_Görev 1:_
Sürdürülebilirlik raporlama eğitimi haberine göre aşağıdaki soruları yanıtlayın.
(a) Program hangi tarihte ve hangi kurumda gerçekleştirildi?
(b) Açılış konuşması yapan BDDK temsilcisinin adı ve unvanı nedir?
(c) Çınar, katılım bankalarının sektördeki toplam payını hangi yıla kadar yüzde kaça çıkarmayı hedeflediklerini söylüyor?
_Görev 2:_
Sürdürülebilirlik raporlama eğitimi haberinde Fatma Çınar'ın katılım bankaları için sıraladığı hedeflerin tamamını yazın.
_Görev 3:_
Sürdürülebilirlik raporlama eğitimi haberini son cümlesinden sonra sürdürün.

_Verilen Metin:_
----------
TKBB ev sahipliğinde gerçekleşen ve KGK iş birliğiyle düzenlenen Türkiye Sürdürülebilirlik Raporlama Standartları Eğitimi programı 25 Nisan tarihinde Türk Eximbank’ta gerçekleştirdi.
Bankacılık sektörü adına önemli bir eğitim olan program; TKBB Direktörü Fatma Çınar, BDDK Strateji Geliştirme Daire Başkanı Berk Mesutoğlu ve KGK Sürdürülebilirlik Standartları Dairesi Başkanı Gülşah Günay’ın açılış konuşmaları ile başladı.
Çınar: “Sürdürülebilir Finans Konularını Yakından Takip Ediyoruz”
TKBB Direktörü Fatma Çınar, böyle bir programa ev sahipliği yapmaktan dolayı duyduğu mutluluğu ifade ettikten sonra TKBB olarak, kapasite geliştirme faaliyetleri ve sürdürülebilirlik alanında yer alan çalışmalar için yüksek düzeyde önceliklendirme yapıp, katkı sağlayabilecekleri ilgili platformlarda yer almaya önem gösterdiklerini dile getirdi.
Çınar, Katılım Bankaları için algı ve farkındalık hedeflerini şu şekilde sıraladı: Katılım Bankalarımızın bankacılık sektöründeki toplam paylarını 2025 yılına kadar %15'e çıkarmayı, sürdürülebilir finansman faaliyetleri ile ürün yelpazelerini genişletmeyi, daha geniş bir müşteri kitlesine hitap etmeyi, tüm paydaşlarımız nezdinde katılım finans alanındaki algı ve farkındalığı artırmayı hedefliyoruz.
----------
_Sağlanan Veriler:_
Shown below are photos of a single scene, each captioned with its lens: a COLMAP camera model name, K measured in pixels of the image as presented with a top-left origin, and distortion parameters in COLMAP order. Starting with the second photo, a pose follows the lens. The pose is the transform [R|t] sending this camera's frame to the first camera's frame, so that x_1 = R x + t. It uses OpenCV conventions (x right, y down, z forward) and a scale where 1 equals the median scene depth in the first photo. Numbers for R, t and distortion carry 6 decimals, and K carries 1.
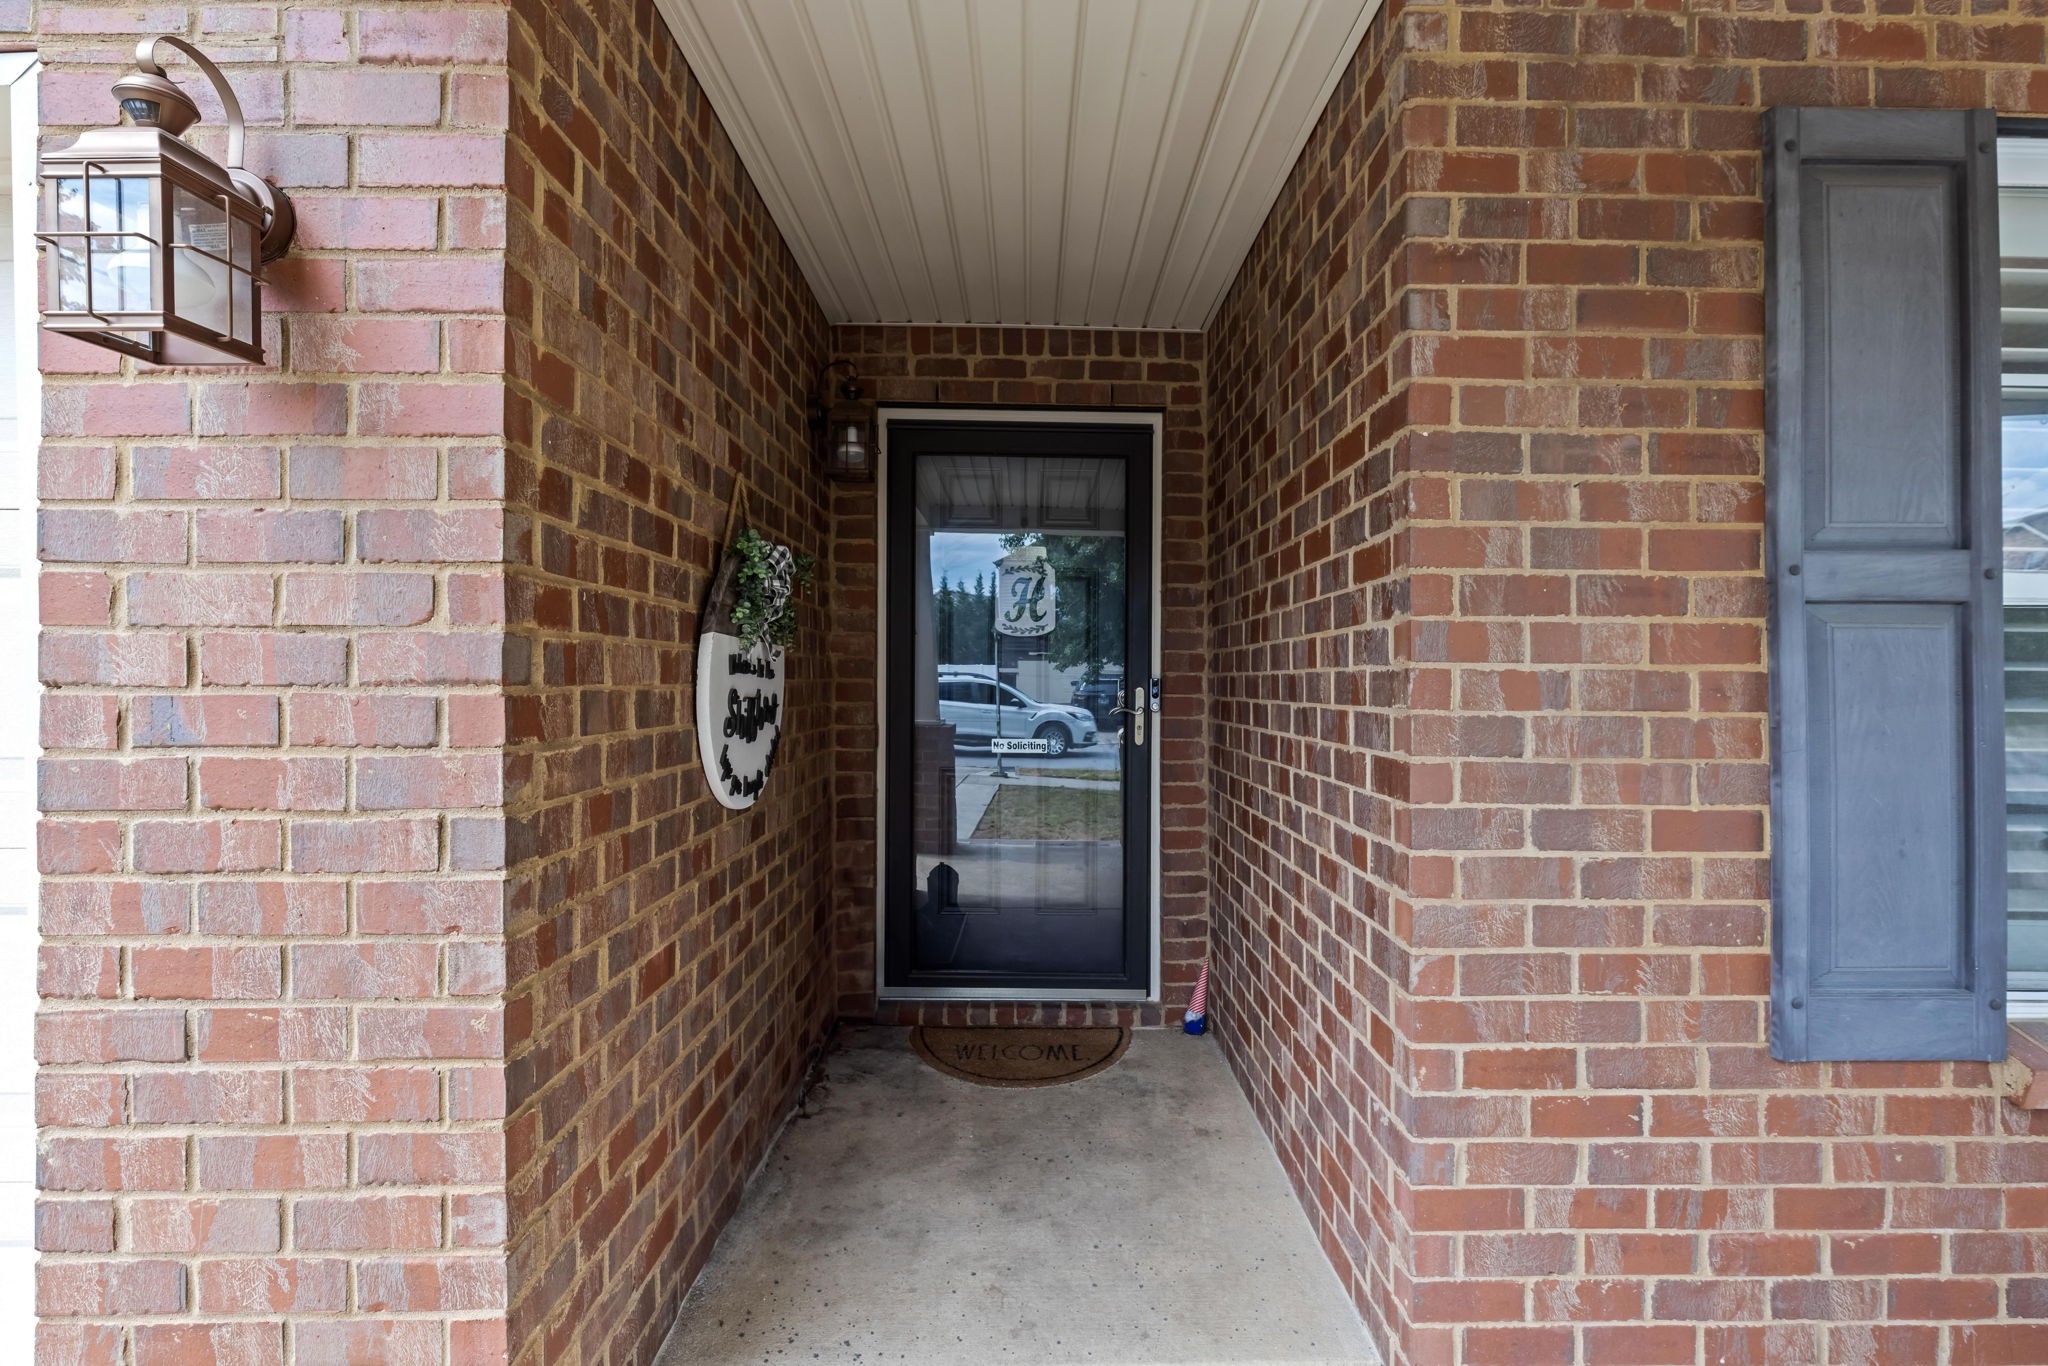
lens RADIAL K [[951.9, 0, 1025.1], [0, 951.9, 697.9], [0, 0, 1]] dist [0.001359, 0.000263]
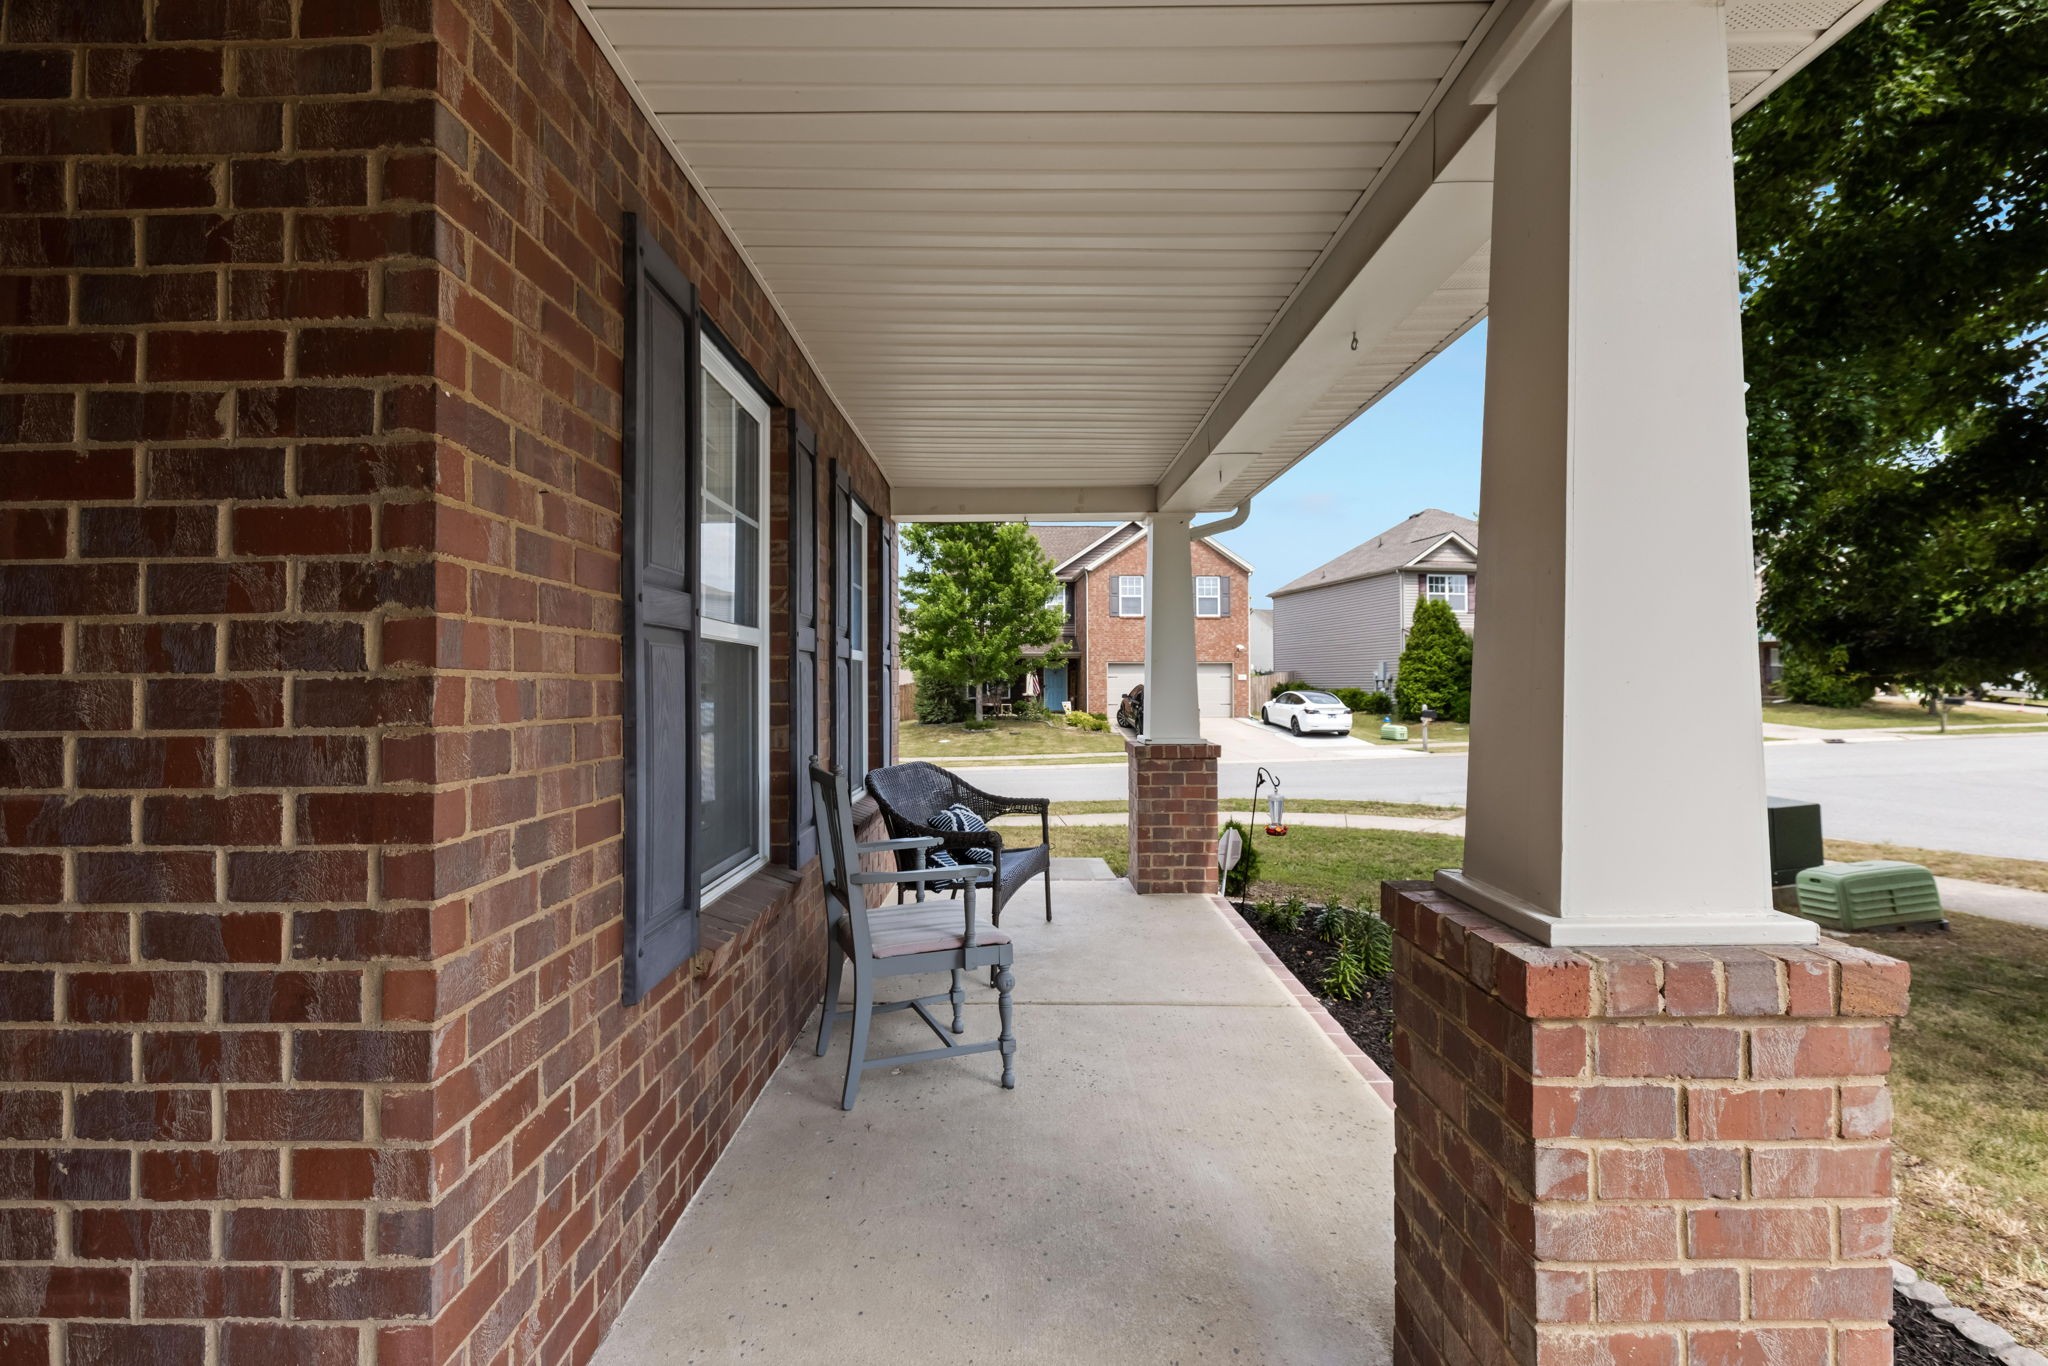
----------
_Alıştırma Yanıtı 1:_
(a) 25 Nisan tarihinde, Türk Eximbank'ta.
(b) Berk Mesutoğlu, BDDK Strateji Geliştirme Daire Başkanı.
(c) 2025 yılına kadar %15'e.

_Alıştırma Yanıtı 2:_
- Katılım bankalarının bankacılık sektöründeki toplam paylarını 2025 yılına kadar %15'e çıkarmak
- Sürdürülebilir finansman faaliyetleri ile ürün yelpazelerini genişletmek
- Daha geniş bir müşteri kitlesine hitap etmek
- Tüm paydaşlar nezdinde katılım finans alanındaki algı ve farkındalığı artırmak

_Alıştırma Yanıtı 3:_
Son yıllarda sürdürülebilirlik alanında farkındalık, kapasite ve uygulamalar konusunda önemli mesafeler kat eden katılım bankalarının sektör birliği olarak sürdürülebilir finans alanındaki gelişmelerin yakından takip edildiğini vurgulayan Çınar, “Türkiye'nin 7 Ekim 2021 tarihinde onayladığı Paris Anlaşması ve 2053 yılı için net sıfır emisyon hedefinin yanı sıra BDDK tarafından Aralık 2021'de yayınlanan "Sürdürülebilir Bankacılık Stratejik Planı" bankacılık sektörüne sürdürülebilirlik konusunda bazı sorumluluklar yükledi.” ifadelerini kullandı.
Sürdürülebilir Finansman Kredileri Teşvik Edilecek
BDDK'nın "Sürdürülebilir Bankacılık Stratejik Planı"nda, sürdürülebilir finansın geliştirilmesi ve sürdürülebilir finans alanında ilgili taraflarla iş birliği yapılması için sektörün teşvik edileceği yönünde vurgular olduğunun altını çizen Çınar, Stratejik Plan'da yer alan "Amaç 1- İklim Değişikliği Sürecinde Karşılaşılan Finansal Risklerin Etkin Yönetilmesi" ile bankaların portföylerinin iklim risklerinin yönetilmesine yönelik alt hedefler belirlenip, sürdürülebilir finansman kredilerinin teşvik edilmesinin de amaçlandığını dile getirdi.
“Birliğimiz Katılım Bankaları Sektör Faaliyet Raporumuzda sürdürülebilirlik konusuna özel bir bölüm açılmış ve 2021 yılından itibaren katılım bankaları sürdürülebilirlik faaliyetlerini konsolide olarak raporlamaya başlamıştır. Türk bankacılık sektöründe katılım bankaları, sürdürülebilirlik alanında farkındalık, kapasite ve uygulamalar açısından önemli çalışmalar ortaya koymaya başladı.” şekline konuşan Fatma Çınar, yenilenebilir enerji, enerji verimliliği, sosyal katkı üreten projeler gibi alanlar bankalarda hayata geçirildiğini aktardı.
Çınar: “Üyeler ve Paydaşlarla Düzenli Olarak Bira Araya Geliyoruz”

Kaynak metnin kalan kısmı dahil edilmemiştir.